__FRAGMENTO__:

########################################

Después de meses de incertidumbre y cambios de rumbo sobre quién sería el candidato del partido del expresidente Álvaro Uribe, finalmente llegó la decisión. El pasado lunes 15 de diciembre, tras una encuesta interna entre las congresistas María Fernanda Cabal y Paola Holguín, y la senadora Paloma Valencia, esta última fue escogida para representar al uribismo de cara a las elecciones presidenciales de 2026. El resultado se dio a conocer hacia las 6:00 de la tarde.
La selección se definió mediante un mecanismo mixto que combinó una encuesta digital con un colegio electoral, ambos desarrollados por las firmas chilenas Cadem y Panel Ciudadano. Según explicó el presidente del partido, Gabriel Vallejo, “CADEM realizó un estudio cuantitativo nacional, con una muestra de 2.109 entrevistas, distribuidas por regiones en todo el país, mediante entrevistas autoadministradas vía web”.
El segundo componente del proceso comenzó el 1 de diciembre e incluyó la participación de 5.000 militantes activos del Centro Democrático, entre integrantes de comités municipales, la dirección nacional, consejeros de juventud, ediles, concejales, diputados, representantes a la Cámara y senadores. De esa consulta se contabilizaron 2.255 votos válidos.
Desde el partido señalaron que la elección de Valencia “marca un punto de inflexión para la colectividad, que respalda a una dirigente con trayectoria, firmeza y una propuesta clara de país”. Vallejo añadió que “el Centro Democrático da un paso clave para la recuperación de Colombia” y aseguró que el objetivo es derrotar en las urnas a un modelo de gobierno que calificó como “castro-chavista”, al que acusó de profundizar reformas que, a su juicio, están afectando al país.
Por su parte, Valencia subrayó que su aspiración presidencial no es un proyecto personal, sino colectivo, y afirmó estar “parada sobre una escalera que no construyó sola”. Entre los ejes centrales de su campaña mencionó la generación de ingresos dignos, el fortalecimiento de la seguridad, la reducción de la pobreza y la defensa del medioambiente.
Asimismo, destacó la importancia de la juventud y la educación, y expresó su respaldo a los emprendedores y a las mujeres, en especial a las madres cabeza de hogar, para quienes planteó la creación de un “sistema integral de cuidado”.

########################################

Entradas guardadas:
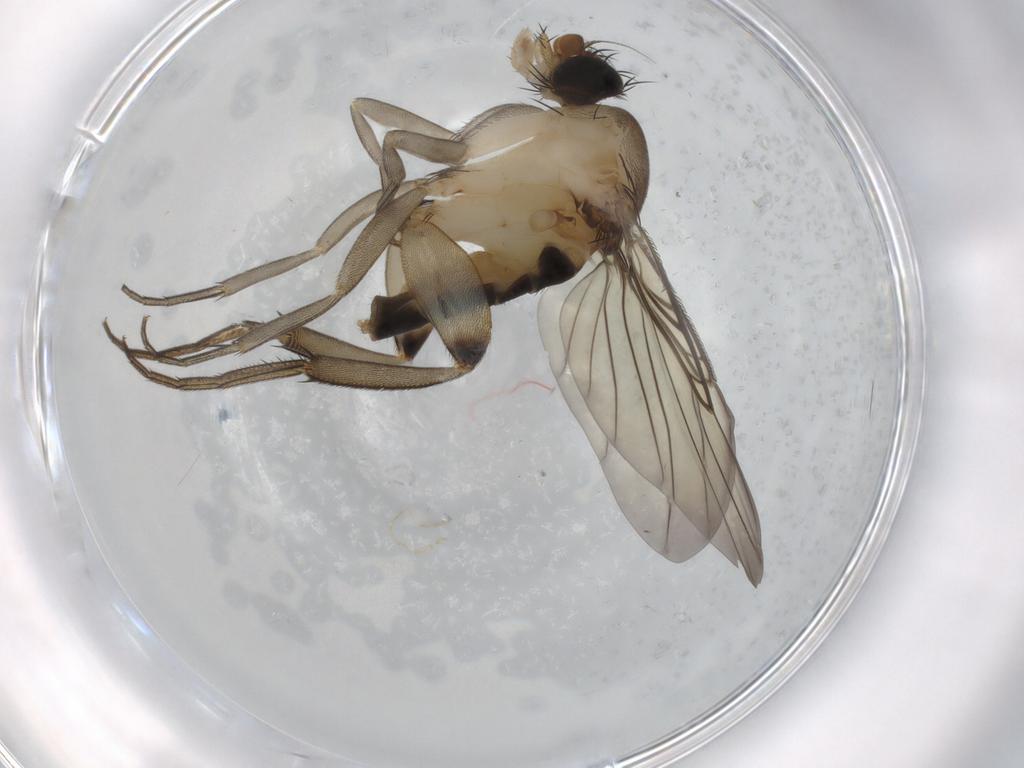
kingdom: Animalia
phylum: Arthropoda
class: Insecta
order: Diptera
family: Phoridae
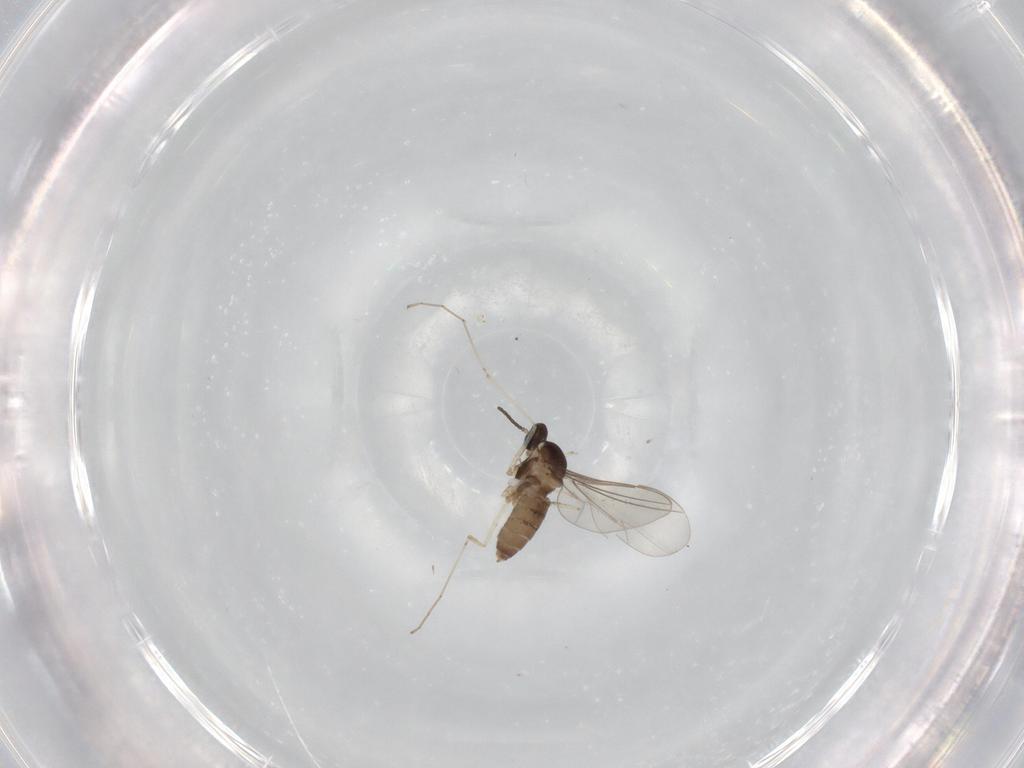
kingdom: Animalia
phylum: Arthropoda
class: Insecta
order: Diptera
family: Cecidomyiidae
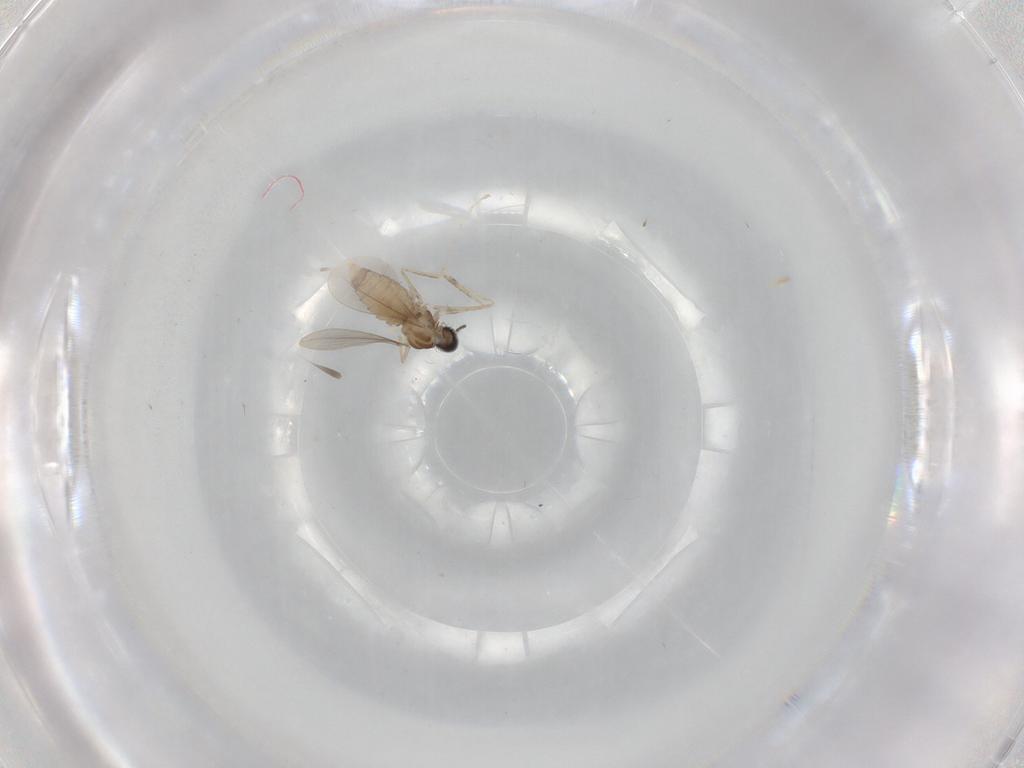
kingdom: Animalia
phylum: Arthropoda
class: Insecta
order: Diptera
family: Cecidomyiidae
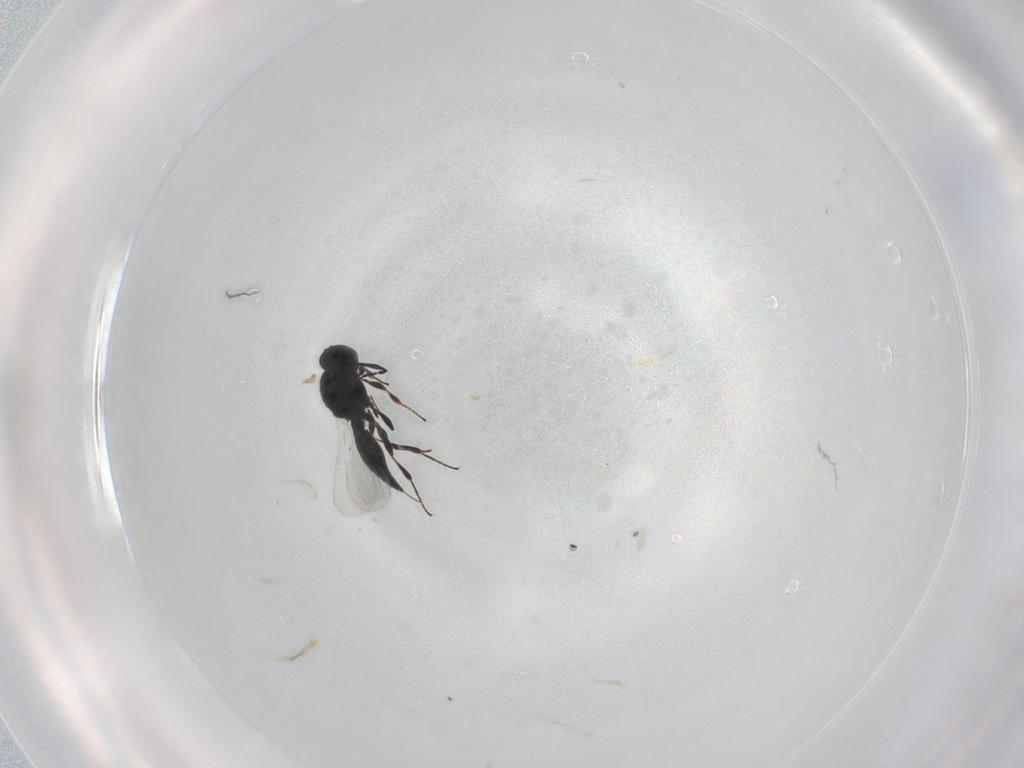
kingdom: Animalia
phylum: Arthropoda
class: Insecta
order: Hymenoptera
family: Platygastridae
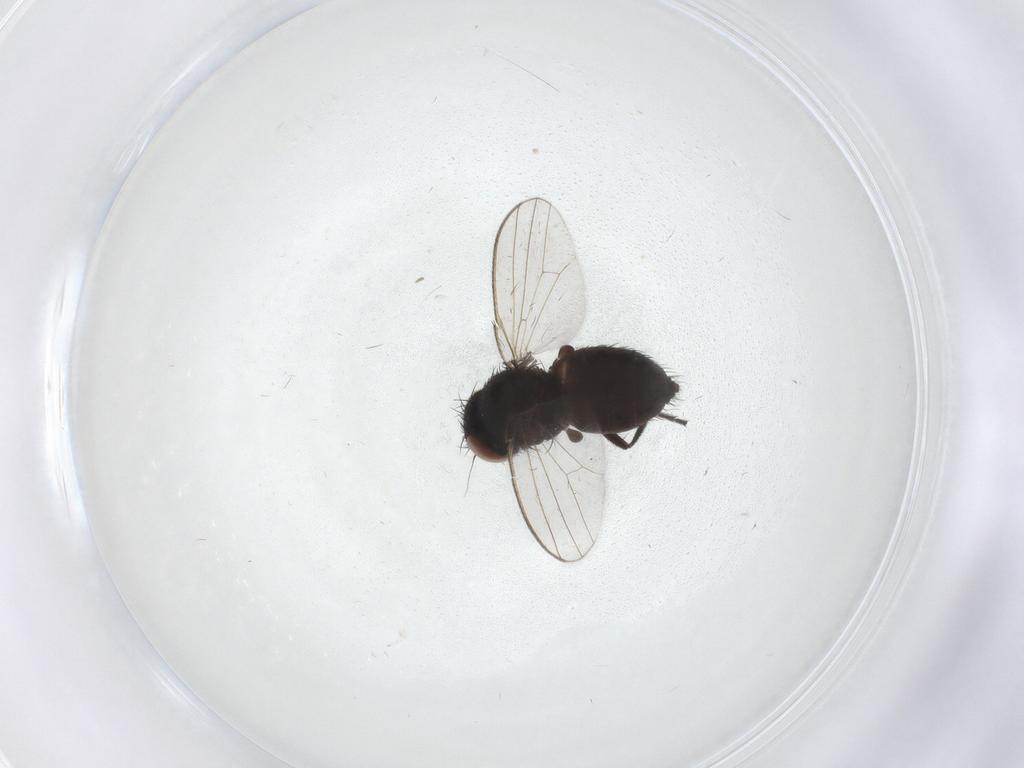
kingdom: Animalia
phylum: Arthropoda
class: Insecta
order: Diptera
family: Milichiidae
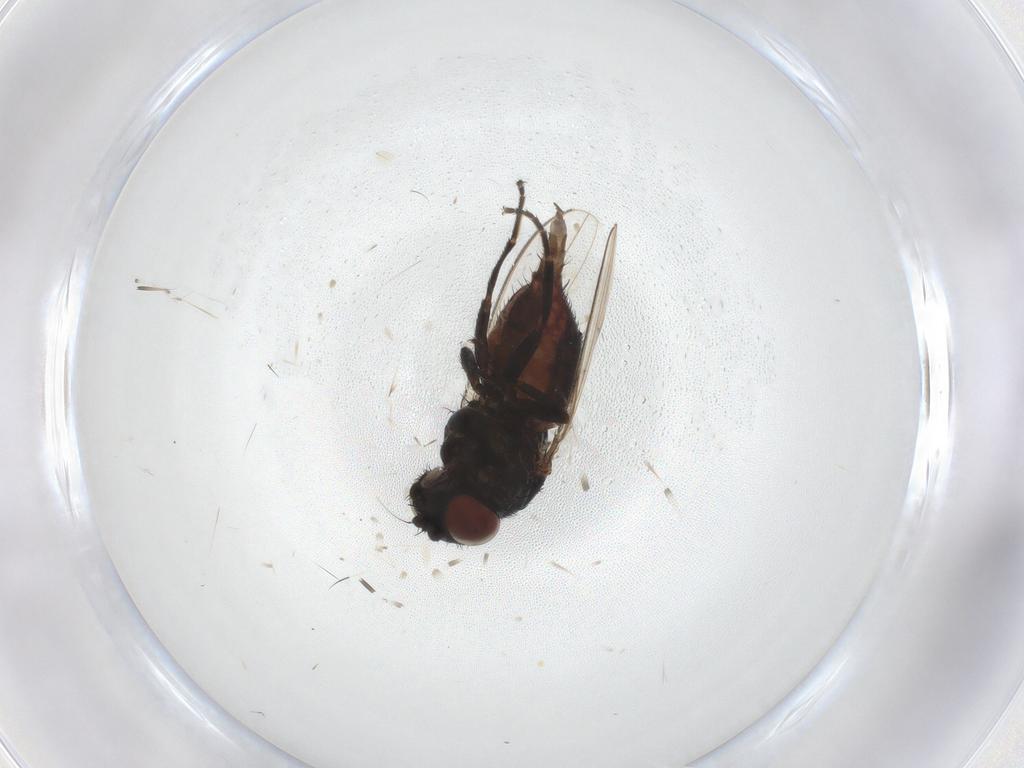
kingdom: Animalia
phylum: Arthropoda
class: Insecta
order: Diptera
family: Milichiidae
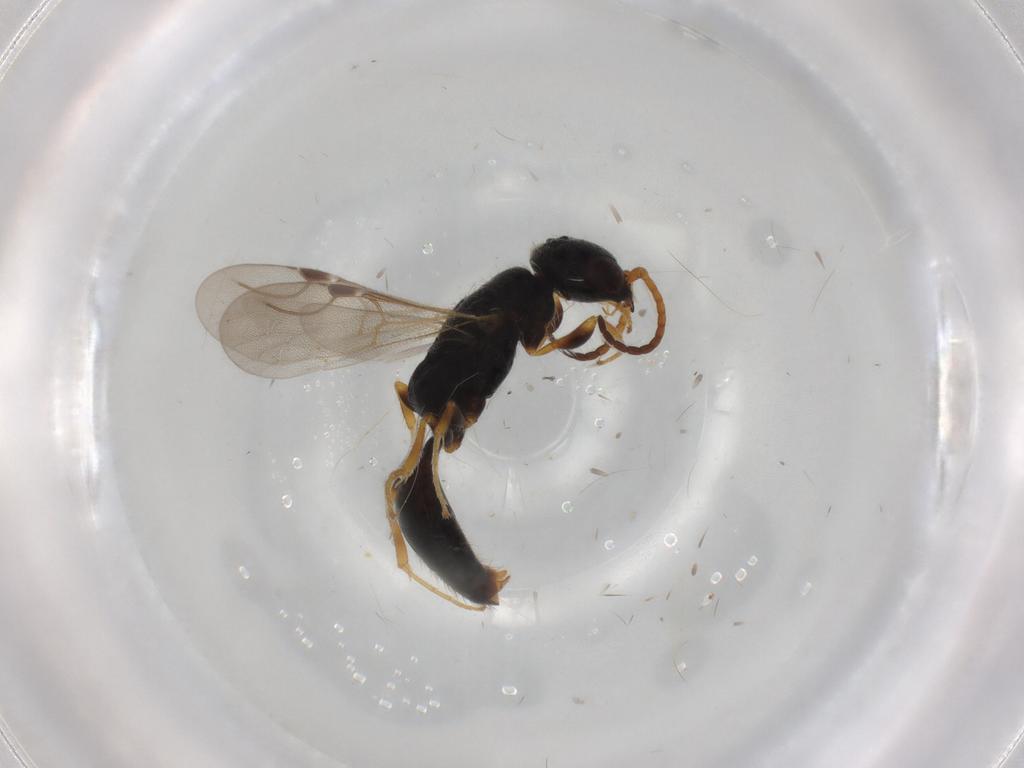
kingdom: Animalia
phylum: Arthropoda
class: Insecta
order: Hymenoptera
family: Bethylidae
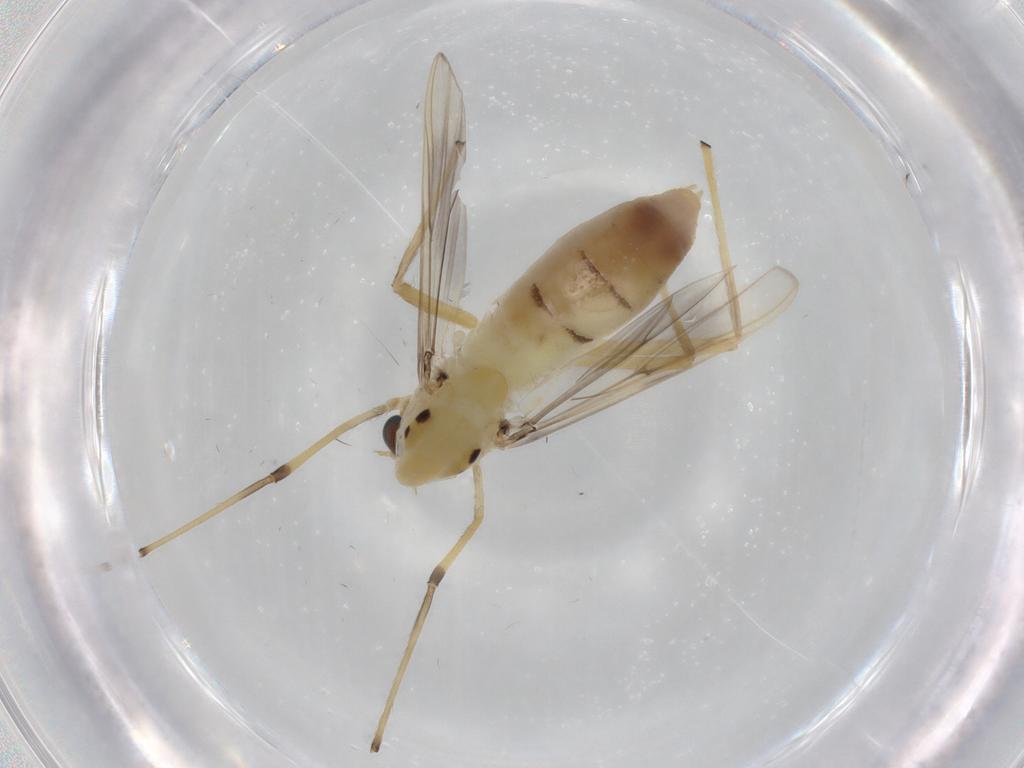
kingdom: Animalia
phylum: Arthropoda
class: Insecta
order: Diptera
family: Chironomidae
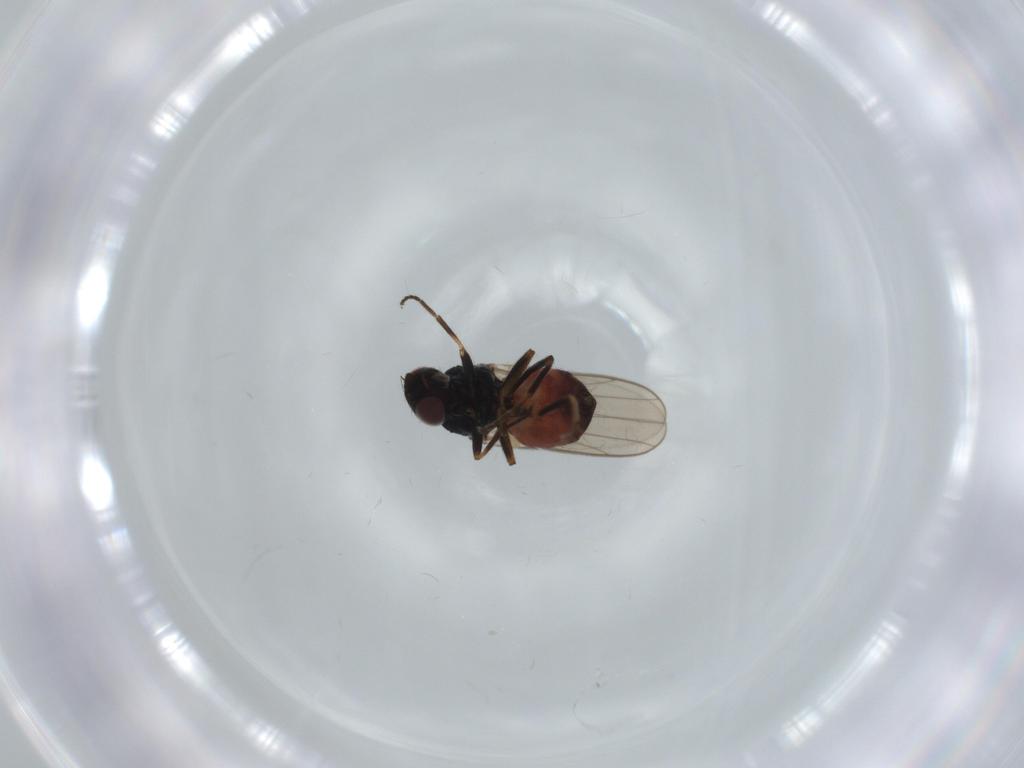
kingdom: Animalia
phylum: Arthropoda
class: Insecta
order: Diptera
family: Chloropidae
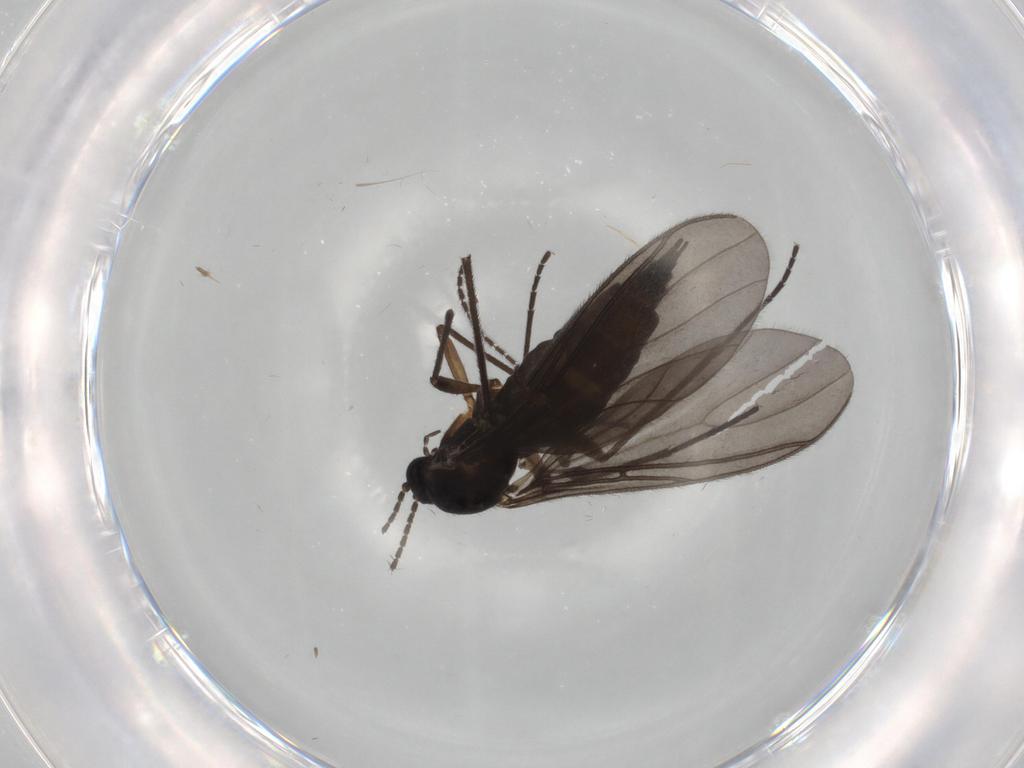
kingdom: Animalia
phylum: Arthropoda
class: Insecta
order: Diptera
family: Sciaridae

########################################

__CONSIGNA A__: En el fragmento sobre la candidatura presidencial del Centro Democrático, ¿de cuántas entrevistas constó la muestra del estudio que realizó Cadem?
__CONSIGNA B__: Prosigue el fragmento sobre la candidatura presidencial del Centro Democrático a partir de su última oración.

__RESPUESTA ESCRITA A__: La muestra constó de 2.109 entrevistas.

__RESPUESTA ESCRITA B__:
Paloma Valencia nació en Popayán el 19 de enero de 1978, en el seno de dos familias con una amplia trayectoria política en el país. Por el lado paterno, es bisnieta del poeta, congresista y fallido candidato presidencial conservador Guillermo Valencia; nieta del expresidente Guillermo León Valencia; sobrina de la exministra Josefina Valencia, la primera mujer ministra en Colombia, e hija del excongresista Ignacio Valencia. Por el lado materno, es nieta de Mario Laserna, exembajador y fundador de la Universidad de los Andes, y sobrina del exsenador conservador Juan Mario Laserna.
Abogada y filósofa de la Universidad de los Andes, con estudios en escritura creativa en Nueva York, inició su carrera pública en el periodismo y el análisis político antes de llegar al Congreso en 2014, en la lista encabezada por el expresidente Álvaro Uribe. Figura del ala más ideológica del uribismo, ha sido una de las principales opositoras al gobierno de Gustavo Petro desde la Comisión Primera y ha promovido contrarreformas a su agenda.
La nominación de Valencia se produce en un contexto adverso para el Centro Democrático. De acuerdo con la más reciente encuesta de Invamer, publicada en noviembre, la senadora registra un 1,1 % de intención de voto. En esa misma medición, ninguna figura del uribismo supera el 2 %, lo que evidencia la pérdida de terreno del partido frente a otros liderazgos que ya dominan el debate electoral.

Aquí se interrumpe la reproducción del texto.